From your OP I wouldn’t completely read it as she is expecting you to buy for both, more just laziness and setting up one group message to everyone rather than two (also there may be friends that would want to buy for both. Just because you have only met him twice that may not be the same for everyone)

This is what I assumed was too. Nice gift for friend, token bottle of booze or similar for brother, or cash equivalent towards a bigger present if he wants one. Chuck £20 his way via mate to add to a present fund.

arcticpandas · 07/05/2025 21:31

Thanks to everyone responding. Except @Keyansieour who must have mixed up threads/is stoned.
I will give her a fiver to contribute and watch out for a thread on MN : " My friend only contributed a fiver for my DB's bday gift- is she a CF?" 🤣

OP posts:
declutteringmymind · 07/05/2025 21:35

That’s a great compromise. I’d just be wary that she’s not using you all to contribute to what she wants to buy her brother and she takes all the credit.

minisoksmakehardwork · 08/05/2025 18:07

arcticpandas · 07/05/2025 21:31

Thanks to everyone responding. Except @Keyansieour who must have mixed up threads/is stoned.
I will give her a fiver to contribute and watch out for a thread on MN : " My friend only contributed a fiver for my DB's bday gift- is she a CF?" 🤣

If they do well all pile on and tell them they're unreasonable 😀

Vaxtable · 08/05/2025 18:31

I would be going back along the lines of sorry Jane I wasn’t intending on buying your brother a present.

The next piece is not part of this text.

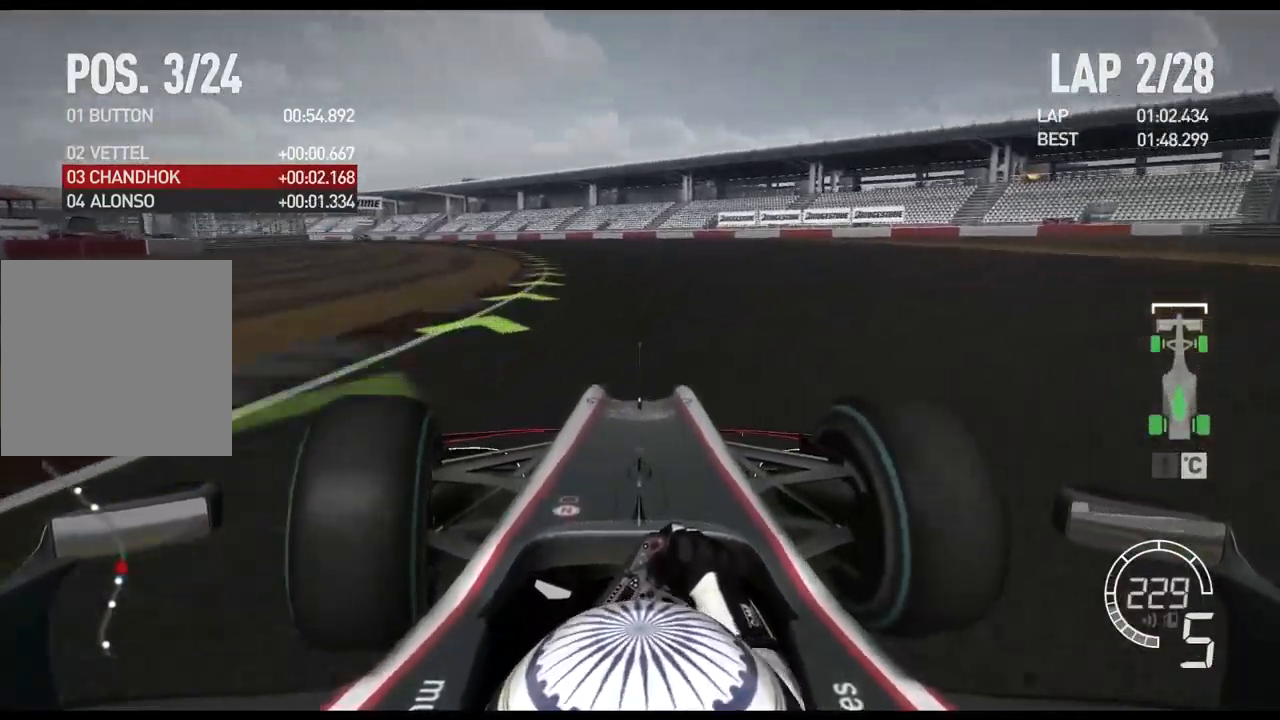
{"buttons": ["R2"], "left_stick": "left", "right_stick": "center", "events": []}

You are my friend not him. And I would send it in the group chat

Fruitbat99 · 08/05/2025 18:33

Keyansieour · 06/05/2025 21:25

You sound a bit entitled IMO because this isn't about you. Ok, so don't get a gift for the brother if you don't want to, but don't make a drama out of it.

Lol entitled to what? Her being asked to put towards a gift is about her

SpiceryFiendXOXO · 08/05/2025 18:34

One card, addressed to both of them, cash inside. Let her and her brother divide it as they see fit.